7

I haven’t been over there much since /r/GC and /r/LGBdroptheT got canned, but inspired by KF and their meticulous archiving I wonder what the best way to archive a Reddit user’s entire posting and commenting history is these days.

Is it best to use something like Removeddit and then archive.ph, or something else?

I haven’t been over there much since /r/GC and /r/LGBdroptheT got canned, but inspired by KF and their meticulous archiving I wonder what the best way to archive a Reddit user’s entire posting and commenting history is these days. Is it best to use something like Removeddit and then archive.ph, or something else?

4 comments

[–] Lipsy 4 points Edited

I've seen tools that can scrape the entire haul of all of reddit for up to a month at a time. No images, and it's almost 100GB for an entire month's worth of reddit activity.
Such tools are compiled with APIs that will archive any comment as soon as they "see" it, so the vast vast majority of comments that aren't deleted within a few seconds of posting are captured. Please let me know if you're interested in this sort of thing and I'll go back and try to find the required names/specs.

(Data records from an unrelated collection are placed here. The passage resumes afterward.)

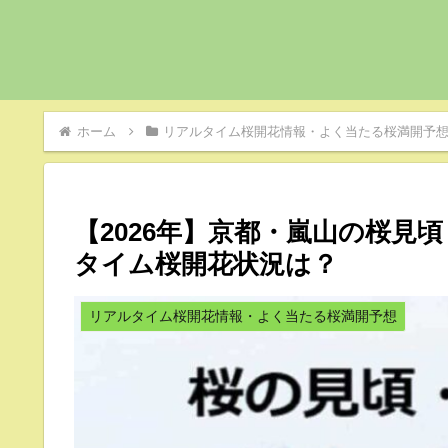
ホーム
リアルタイム桜開花情報・よく当たる桜満開予
【2026年】京都・嵐山の桜見
タイム桜開花状況は？
リアルタイム桜開花情報・よく当たる桜満開予想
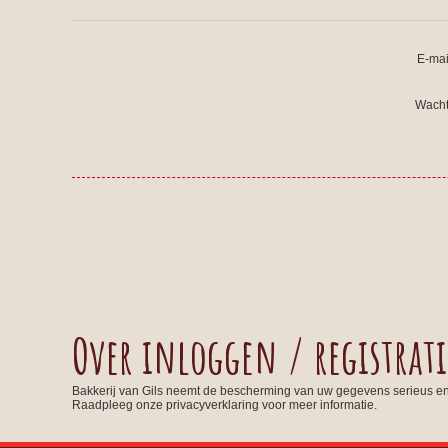
E-mai
Wacht
Over inloggen / registrati
Bakkerij van Gils neemt de bescherming van uw gegevens serieus e
Raadpleeg onze privacyverklaring voor meer informatie.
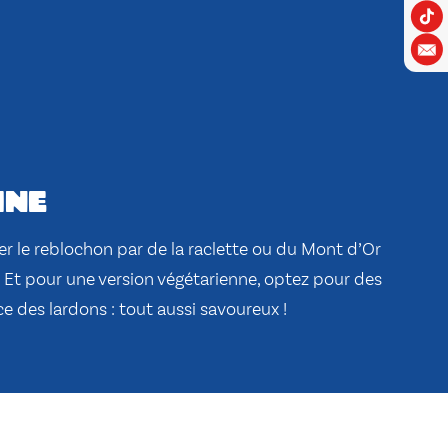
ine
 le reblochon par de la raclette ou du Mont d’Or
rs. Et pour une version végétarienne, optez pour des
e des lardons : tout aussi savoureux !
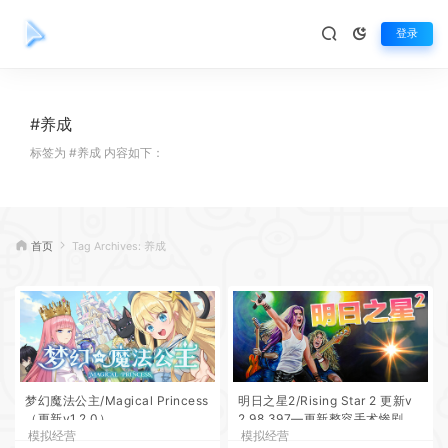
登录
#养成
标签为 #养成 内容如下：
首页
Tag Archives: 养成
梦幻魔法公主/Magical Princess
明日之星2/Rising Star 2 更新v
（更新v1.2.0）
2.98.397—更新整容手术惨剧DL
模拟经营
模拟经营
C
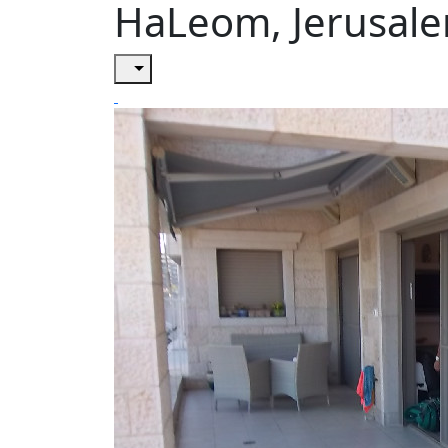
HaLeom, Jerusal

If you're looking to download the content of a few specific subs, there seem to be quite a variety of tools for that (found with search, can't vouch for or against any of them)

You'll also need a specialized text editor (designed to "load" the file in strategic chunks) if you're going to be loading up and searching through text dumps on the level of 100s of MB or at the scale of GB. Trying to do this with a standard text editor or word processor will definitely cause a crash.

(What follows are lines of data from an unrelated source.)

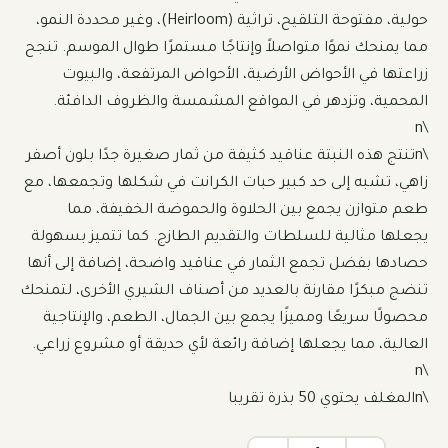
حولية، مفتوحة التلقيح، تراثية (Heirloom)، وغير محددة النمو، 
مما يمنحك نموًا متواصلاً وإنتاجًا مستمرًا طوال الموسم. تنجح 
زراعتها في الأحواض الأرضية، الأحواض المرتفعة، والبيوت 
\nتنتج هذه النبتة عناقيد كثيفة من ثمار صغيرة جدًا بلون أصفر 
زاهي، تشبه إلى حد كبير حبات الكرانت في شكلها وتجمعها، مع 
طعم متوازن يجمع بين الحلاوة والحموضة الخفيفة، مما 
يجعلها مثالية للسلطات والتقديم الطازج. كما تتميز بسهولة 
حصادها بفضل تجمع الثمار في عناقيد واضحة، إضافة إلى أنها 
تنضج مبكرًا مقارنة بالعديد من أصناف الشيري الأخرى، لتمنحك 
محصولًا سريعًا ومميزًا يجمع بين الجمال، الطعم، والإنتاجية 
\nالمغلف يحتوي 50 بذرة تقريبا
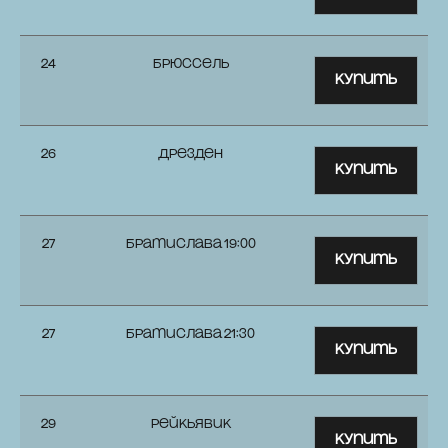
24
Брюссель
Купить
26
Дрезден
Купить
27
Братислава 19:00
Купить
27
Братислава 21:30
Купить
29
Рейкьявик
Купить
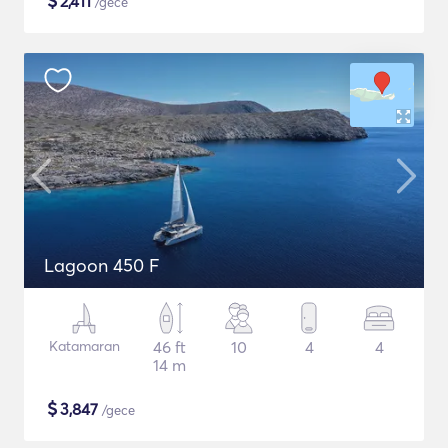
$
2,411
/gece
Lagoon 450 F
Katamaran
46 ft
10
4
4
14 m
$
3,847
/gece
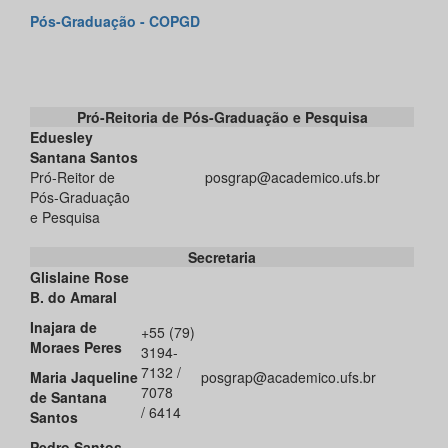
Pós-Graduação - COPGD
Pró-Reitoria de Pós-Graduação e Pesquisa
Eduesley
Santana Santos
Pró-Reitor de
posgrap@academico.ufs.br
Pós-Graduação
e Pesquisa
Secretaria
Glislaine Rose
B. do Amaral
Inajara de
+55 (79)
Moraes Peres
3194-
7132 /
Maria Jaqueline
posgrap@academico.ufs.br
7078
de Santana
/ 6414
Santos
Pedro Santos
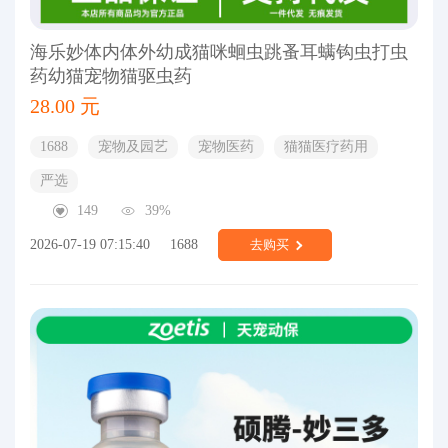
海乐妙体内体外幼成猫咪蛔虫跳蚤耳螨钩虫打虫
药幼猫宠物猫驱虫药
28.00 元
1688
宠物及园艺
宠物医药
猫猫医疗药用
严选
149
39%
2026-07-19 07:15:40
1688
去购买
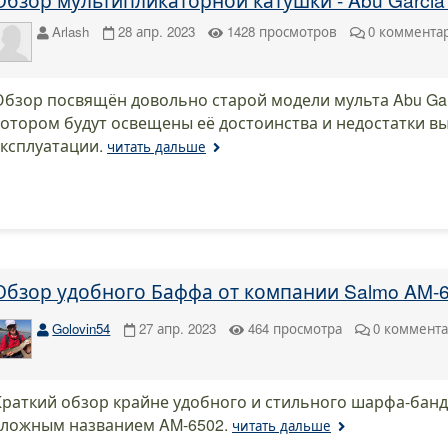
Arlash
28 апр. 2023
1428
просмотров
0
коммента
Обзор посвящён довольно старой модели мульта Abu Garcia
котором будут освещены её достоинства и недостатки вы
эксплуатации.
читать дальше
Обзор удобного Баффа от компании Salmo AM-
Golovin54
27 апр. 2023
464
просмотра
0
коммент
Краткий обзор крайне удобного и стильного шарфа-банд
сложным названием AM-6502.
читать дальше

One such editor is "010 Editor", which has builds for windows, macOS and Linux.

I'm interested as well! I'm always looking for new tools for archiving!

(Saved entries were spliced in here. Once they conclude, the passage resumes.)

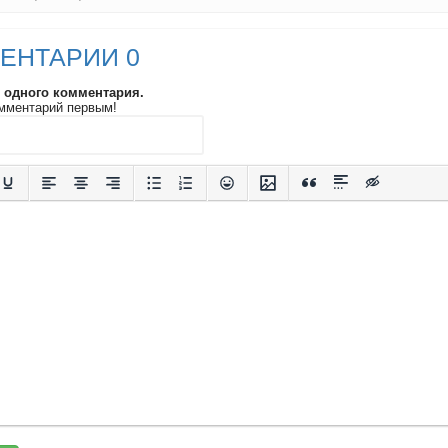
ЕНТАРИИ 0
и одного комментария.
мментарий первым!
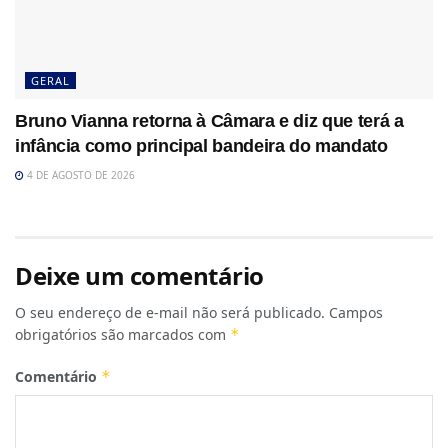
GERAL
Bruno Vianna retorna à Câmara e diz que terá a
infância como principal bandeira do mandato
4 DE AGOSTO DE 2026
Deixe um comentário
O seu endereço de e-mail não será publicado.
Campos
obrigatórios são marcados com
*
Comentário
*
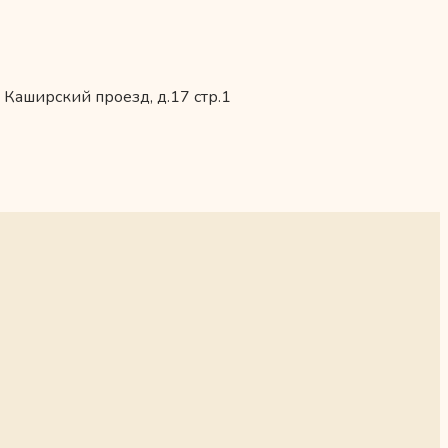
 Каширский проезд, д.17 стр.1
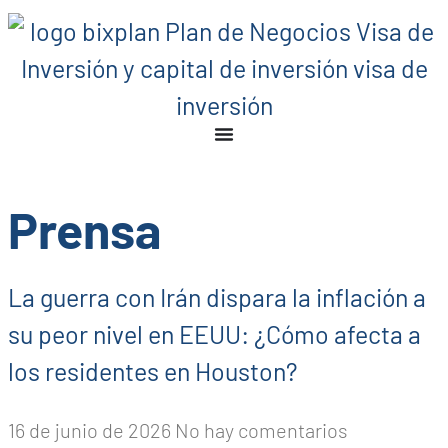
Prensa
La guerra con Irán dispara la inflación a
su peor nivel en EEUU: ¿Cómo afecta a
los residentes en Houston?
16 de junio de 2026
No hay comentarios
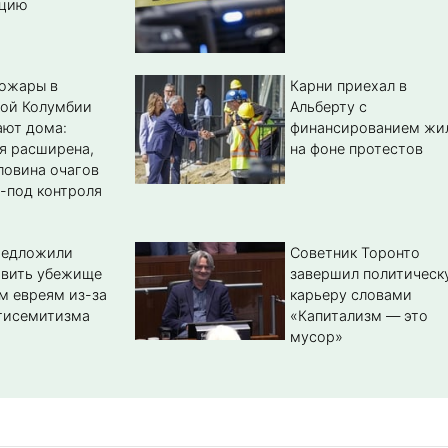
цию
пожары в
Карни приехал в
кой Колумбии
Альберту с
ают дома:
финансированием жи
я расширена,
на фоне протестов
ловина очагов
-под контроля
редложили
Советник Торонто
авить убежище
завершил политическ
м евреям из-за
карьеру словами
тисемитизма
«Капитализм — это
мусор»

Wow Lipsy, thank you for this! I definitely need to learn more about it all.

In this case I’m interested in archiving the contents of a particular user account on behalf of a friend who may need it as evidence of real life harassment.

You're welcome. There are others here who know far more than I do (among other things, anyone who helps code the site!) but I'll poke around my fledgling network and see what I can find.